Hi,
I am creating a custom tokenizer in Spanish to execute the add_tokens
function in an annotations file with spans completed splitting the tokens as I want. I have already updated the tokenizer of the blank:es
model to isolate the punctuation marks in different tokens.

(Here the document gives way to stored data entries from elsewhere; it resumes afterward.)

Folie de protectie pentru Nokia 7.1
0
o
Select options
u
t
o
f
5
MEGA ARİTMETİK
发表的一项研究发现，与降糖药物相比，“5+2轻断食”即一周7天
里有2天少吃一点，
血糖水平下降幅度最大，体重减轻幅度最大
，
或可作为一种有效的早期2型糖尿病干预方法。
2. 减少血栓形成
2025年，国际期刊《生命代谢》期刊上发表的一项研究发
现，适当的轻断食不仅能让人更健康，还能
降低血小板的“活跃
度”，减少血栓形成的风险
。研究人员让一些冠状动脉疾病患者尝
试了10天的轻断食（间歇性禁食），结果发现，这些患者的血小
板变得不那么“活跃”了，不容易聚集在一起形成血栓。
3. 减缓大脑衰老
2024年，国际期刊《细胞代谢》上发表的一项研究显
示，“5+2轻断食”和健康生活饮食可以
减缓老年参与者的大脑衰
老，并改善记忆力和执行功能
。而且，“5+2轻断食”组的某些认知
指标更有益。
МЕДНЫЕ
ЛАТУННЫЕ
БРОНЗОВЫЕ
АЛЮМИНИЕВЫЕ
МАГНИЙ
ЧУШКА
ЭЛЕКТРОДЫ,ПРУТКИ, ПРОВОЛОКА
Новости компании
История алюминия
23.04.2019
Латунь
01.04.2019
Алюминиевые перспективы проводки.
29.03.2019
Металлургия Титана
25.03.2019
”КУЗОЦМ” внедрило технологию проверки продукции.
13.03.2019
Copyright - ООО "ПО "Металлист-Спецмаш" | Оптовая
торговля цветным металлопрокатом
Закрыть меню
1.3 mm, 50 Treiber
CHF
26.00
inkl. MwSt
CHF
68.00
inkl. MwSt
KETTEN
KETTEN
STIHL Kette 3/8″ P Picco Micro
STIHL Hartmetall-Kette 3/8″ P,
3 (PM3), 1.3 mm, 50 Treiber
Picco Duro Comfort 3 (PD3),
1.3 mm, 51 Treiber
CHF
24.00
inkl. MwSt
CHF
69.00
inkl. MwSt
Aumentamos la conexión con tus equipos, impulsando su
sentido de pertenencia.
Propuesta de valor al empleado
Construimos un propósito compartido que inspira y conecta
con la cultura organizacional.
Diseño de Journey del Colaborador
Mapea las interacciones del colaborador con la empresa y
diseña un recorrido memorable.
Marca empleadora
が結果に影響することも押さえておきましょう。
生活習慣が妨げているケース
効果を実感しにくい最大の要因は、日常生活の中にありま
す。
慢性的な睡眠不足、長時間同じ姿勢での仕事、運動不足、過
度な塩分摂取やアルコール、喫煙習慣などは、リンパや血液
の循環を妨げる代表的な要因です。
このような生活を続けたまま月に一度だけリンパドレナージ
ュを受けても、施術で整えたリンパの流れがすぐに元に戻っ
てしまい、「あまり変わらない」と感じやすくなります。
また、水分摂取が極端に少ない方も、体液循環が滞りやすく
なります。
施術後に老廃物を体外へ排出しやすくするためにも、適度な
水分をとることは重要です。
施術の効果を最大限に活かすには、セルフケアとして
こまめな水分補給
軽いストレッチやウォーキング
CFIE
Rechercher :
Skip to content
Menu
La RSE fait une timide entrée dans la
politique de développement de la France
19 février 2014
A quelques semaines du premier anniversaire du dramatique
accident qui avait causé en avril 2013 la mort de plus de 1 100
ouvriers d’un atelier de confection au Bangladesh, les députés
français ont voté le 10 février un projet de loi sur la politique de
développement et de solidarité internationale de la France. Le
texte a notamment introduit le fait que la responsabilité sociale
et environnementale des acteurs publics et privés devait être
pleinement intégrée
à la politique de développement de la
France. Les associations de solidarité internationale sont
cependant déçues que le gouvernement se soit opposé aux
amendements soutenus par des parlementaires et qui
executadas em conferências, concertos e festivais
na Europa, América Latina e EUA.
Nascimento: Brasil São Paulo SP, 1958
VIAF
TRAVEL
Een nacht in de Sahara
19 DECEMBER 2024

Examples:
-
Secretario/a
->["Secretario", "/", "a"]
-
Vitoria-Gasteiz
->["Vitoria", "-", "Gasteiz"]
-
Hola.
->["Hola", "."]
I have done this including as prefixes, infixes and suffixes all the symbols available with Regex:
prefixes = nlp.Defaults.prefixes + [r'''[!"\#$%&'()*+,\-./:;<=>?@\[\\\]^_‘{|}~]''']

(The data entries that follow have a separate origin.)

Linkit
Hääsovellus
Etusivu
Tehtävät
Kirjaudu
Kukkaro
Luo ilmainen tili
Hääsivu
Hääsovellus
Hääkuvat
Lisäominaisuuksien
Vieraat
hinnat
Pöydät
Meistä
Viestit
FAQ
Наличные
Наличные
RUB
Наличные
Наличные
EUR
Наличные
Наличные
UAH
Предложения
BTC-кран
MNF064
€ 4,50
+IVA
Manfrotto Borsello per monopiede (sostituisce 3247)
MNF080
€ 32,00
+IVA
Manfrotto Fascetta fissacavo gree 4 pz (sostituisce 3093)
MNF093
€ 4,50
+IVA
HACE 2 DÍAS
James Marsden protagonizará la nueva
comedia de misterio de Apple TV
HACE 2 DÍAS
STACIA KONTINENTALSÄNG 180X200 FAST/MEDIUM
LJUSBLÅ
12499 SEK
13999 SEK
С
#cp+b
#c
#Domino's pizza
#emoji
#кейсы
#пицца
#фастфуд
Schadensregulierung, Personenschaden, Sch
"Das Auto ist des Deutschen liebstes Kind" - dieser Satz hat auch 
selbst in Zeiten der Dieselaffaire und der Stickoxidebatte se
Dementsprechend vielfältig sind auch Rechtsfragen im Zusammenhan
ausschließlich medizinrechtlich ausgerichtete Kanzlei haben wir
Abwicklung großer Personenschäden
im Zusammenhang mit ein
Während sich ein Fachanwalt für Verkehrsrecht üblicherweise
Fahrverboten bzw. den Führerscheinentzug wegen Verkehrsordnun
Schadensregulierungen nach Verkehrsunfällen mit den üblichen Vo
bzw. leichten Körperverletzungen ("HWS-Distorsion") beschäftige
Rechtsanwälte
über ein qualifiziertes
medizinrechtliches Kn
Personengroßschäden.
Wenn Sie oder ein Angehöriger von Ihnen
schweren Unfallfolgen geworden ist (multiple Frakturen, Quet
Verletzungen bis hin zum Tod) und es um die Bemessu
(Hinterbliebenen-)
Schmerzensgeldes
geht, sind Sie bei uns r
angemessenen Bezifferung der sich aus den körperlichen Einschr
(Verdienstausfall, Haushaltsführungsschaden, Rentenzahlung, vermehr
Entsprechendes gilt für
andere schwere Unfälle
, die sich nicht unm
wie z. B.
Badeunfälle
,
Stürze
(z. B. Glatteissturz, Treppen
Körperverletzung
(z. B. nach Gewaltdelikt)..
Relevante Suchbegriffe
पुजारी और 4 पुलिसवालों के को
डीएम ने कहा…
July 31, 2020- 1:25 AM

prefix_regex = spacy.util.compile_prefix_regex(prefixes)
nlp.tokenizer.prefix_search = prefix_regex.search
infixes = nlp.Defaults.infixes + [r'''[!"\#$%&'()*+,\-./:;<=>?@\[\\\]^_‘{|}~]''']
infix_regex = spacy.util.compile_infix_regex(infixes)

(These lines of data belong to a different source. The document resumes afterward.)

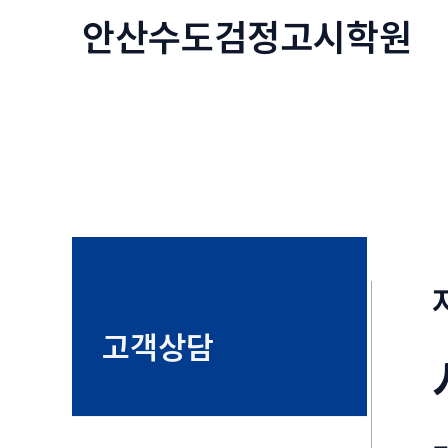
콘
안산수도
검정고시
학원
텐
츠
로
건
너
뛰
기
고객상담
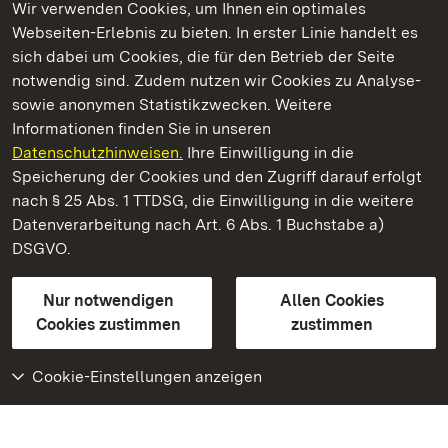
Wir verwenden Cookies, um Ihnen ein optimales
Webseiten-Erlebnis zu bieten. In erster Linie handelt es
Kommen. Staunen. Genießen.
sich dabei um Cookies, die für den Betrieb der Seite
notwendig sind. Zudem nutzen wir Cookies zu Analyse-
sowie anonymen Statistikzwecken. Weitere
Informationen finden Sie in unseren
Datenschutzhinweisen.
Ihre Einwilligung in die
Staatliche Schlösser und Gärten Baden‑Württemberg
Speicherung der Cookies und den Zugriff darauf erfolgt
nach § 25 Abs. 1 TTDSG, die Einwilligung in die weitere
Staatliche Schlösser und Gärten Baden-Württemberg
Datenverarbeitung nach Art. 6 Abs. 1 Buchstabe a)
DSGVO.
Kontakt
FAQ
Impressum
Datenschutz
Gebärdensprache
Leichte Sprache
Erklärung zur Barrierefreiheit
Nur notwendigen
Allen Cookies
BITV-konform (geprüfte Seiten)
Cookies zustimmen
zustimmen
Cookie-Einstellungen anzeigen
Weiteres
Portal
Monumente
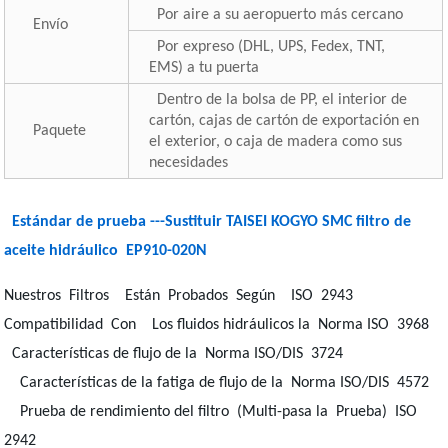
Por aire a su aeropuerto más cercano
Envío
Por expreso (DHL, UPS, Fedex, TNT,
EMS) a tu puerta
Dentro de la bolsa de PP, el interior de
cartón, cajas de cartón de exportación en
Paquete
el exterior, o caja de madera como sus
necesidades
Estándar de prueba ---Sustituir TAISEI KOGYO SMC filtro de
aceite hidráulico EP910-020N
Nuestros Filtros Están Probados Según ISO 2943
Compatibilidad Con Los fluidos hidráulicos la Norma ISO 3968
Características de flujo de la Norma ISO/DIS 3724
Características de la fatiga de flujo de la Norma ISO/DIS 4572
Prueba de rendimiento del filtro (Multi-pasa la Prueba) ISO
2942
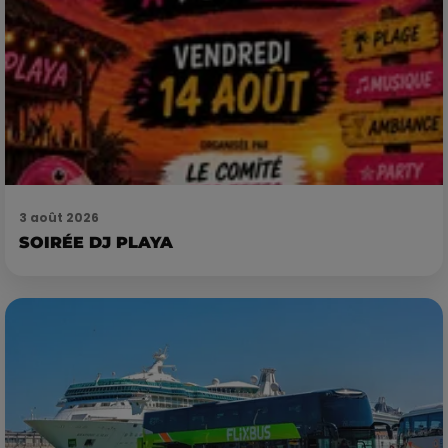
3 août 2026
SOIRÉE DJ PLAYA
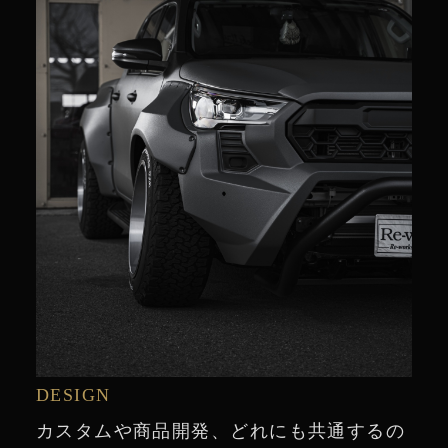
DESIGN
カスタムや商品開発、どれにも共通するの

nlp.tokenizer.infix_finditer = infix_regex.finditer
suffixes = nlp.Defaults.suffixes + [r'''[!"\#$%&'()*+,\-./:;<=>?@\[\\\]^_‘{|}~]''']
suffix_regex = spacy.util.compile_suffix_regex(suffixes)
nlp.tokenizer.suffix_search = suffix_regex.search
NOTE: I'm not sure if with this Regex syntax it performs exactly as I want.
But in cases as this text fragment:
Secretario/a.
It splits the tokens in:
["Secretario", "/", "a."]
When I want:
["Secretario", "/", "a", "."]
And with this problem I found future token missmatching errors.
I am pretty sure that this is happening because it interprets .a
as part of an acronym. So, how can I change that problem at the Tokenizer and obtain the results I want?